South Korea's livestock farmers are being forced to pay more to import animal feeds from abroad in line with soaring international grain costs.

In a survey of 1,400 farming households producing beef, pork, milk, chicken and eggs, released by the National Statistical Office (NSO) Wednesday, farmers breeding pigs earned an average of 56,000 won per head in 2007, down 41.7 percent from 96,000 won a year earlier.

The pig farmers spent 183,000 won on average to produce 100 kg of pork, up 5.2 percent from 174,000 won, while making 221,000 won from the sale of 100 kg of pork, down 10.9 percent from 248,000 won.

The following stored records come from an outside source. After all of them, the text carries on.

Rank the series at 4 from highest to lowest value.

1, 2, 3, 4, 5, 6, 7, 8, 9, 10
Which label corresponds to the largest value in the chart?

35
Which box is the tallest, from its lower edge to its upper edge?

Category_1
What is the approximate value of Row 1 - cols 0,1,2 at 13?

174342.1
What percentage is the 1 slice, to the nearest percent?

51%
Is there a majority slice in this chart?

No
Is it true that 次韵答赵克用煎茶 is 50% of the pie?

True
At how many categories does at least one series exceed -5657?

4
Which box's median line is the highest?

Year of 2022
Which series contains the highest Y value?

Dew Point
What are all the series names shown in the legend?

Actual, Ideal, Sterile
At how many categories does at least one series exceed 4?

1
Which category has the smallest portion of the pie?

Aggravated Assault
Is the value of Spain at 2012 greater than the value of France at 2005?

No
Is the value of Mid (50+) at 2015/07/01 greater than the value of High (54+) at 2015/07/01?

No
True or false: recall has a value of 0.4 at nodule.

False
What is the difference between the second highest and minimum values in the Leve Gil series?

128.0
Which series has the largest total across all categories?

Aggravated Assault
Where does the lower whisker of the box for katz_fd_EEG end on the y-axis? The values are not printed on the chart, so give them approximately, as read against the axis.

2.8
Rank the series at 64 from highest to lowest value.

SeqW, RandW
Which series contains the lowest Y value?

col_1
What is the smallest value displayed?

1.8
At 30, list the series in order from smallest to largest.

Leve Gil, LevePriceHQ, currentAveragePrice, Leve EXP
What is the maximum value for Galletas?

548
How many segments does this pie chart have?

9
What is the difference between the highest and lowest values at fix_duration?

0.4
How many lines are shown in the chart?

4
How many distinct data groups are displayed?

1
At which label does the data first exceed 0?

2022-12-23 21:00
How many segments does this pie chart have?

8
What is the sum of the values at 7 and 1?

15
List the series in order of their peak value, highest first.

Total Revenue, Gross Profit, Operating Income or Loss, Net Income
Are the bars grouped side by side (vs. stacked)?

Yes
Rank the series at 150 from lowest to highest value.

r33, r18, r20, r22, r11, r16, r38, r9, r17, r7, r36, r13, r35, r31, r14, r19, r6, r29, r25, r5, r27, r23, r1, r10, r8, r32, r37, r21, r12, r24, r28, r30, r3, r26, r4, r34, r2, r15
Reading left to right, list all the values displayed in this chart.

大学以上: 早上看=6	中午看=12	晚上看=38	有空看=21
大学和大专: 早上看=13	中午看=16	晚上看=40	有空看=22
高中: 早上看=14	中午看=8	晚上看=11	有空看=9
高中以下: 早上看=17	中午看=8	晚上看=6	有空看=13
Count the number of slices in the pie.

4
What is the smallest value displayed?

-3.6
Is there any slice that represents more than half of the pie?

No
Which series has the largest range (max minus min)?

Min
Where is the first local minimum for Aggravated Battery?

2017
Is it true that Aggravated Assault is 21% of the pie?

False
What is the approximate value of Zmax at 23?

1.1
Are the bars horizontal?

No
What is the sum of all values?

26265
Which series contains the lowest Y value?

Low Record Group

Surging animal feed prices and other production-related costs played a role in aggravating the profitability of livestock farming, but the resumption of American beef was the main culprit behind their worsening bottom line, the statistical office said.

Avian influenza
Korean livestock farmers are bracing themselves for the avian influenza which is sweeping the nation. An NSO official stated that the prices of imported grain-based animal feeds have surged in line with other international commodities, and projected that the public fear over the avian influenza and the safety issue of U.S. beef will keep meat consumption low and further aggravates the earnings of livestock farmers.

"More farmers have begun breeding cows, pigs and chickens in recent years to generate greater income on rising meat demand from wealthier Korean consumers. But the oversupply has put downward pressure on meat prices and made livestock raisers poorer," he continued.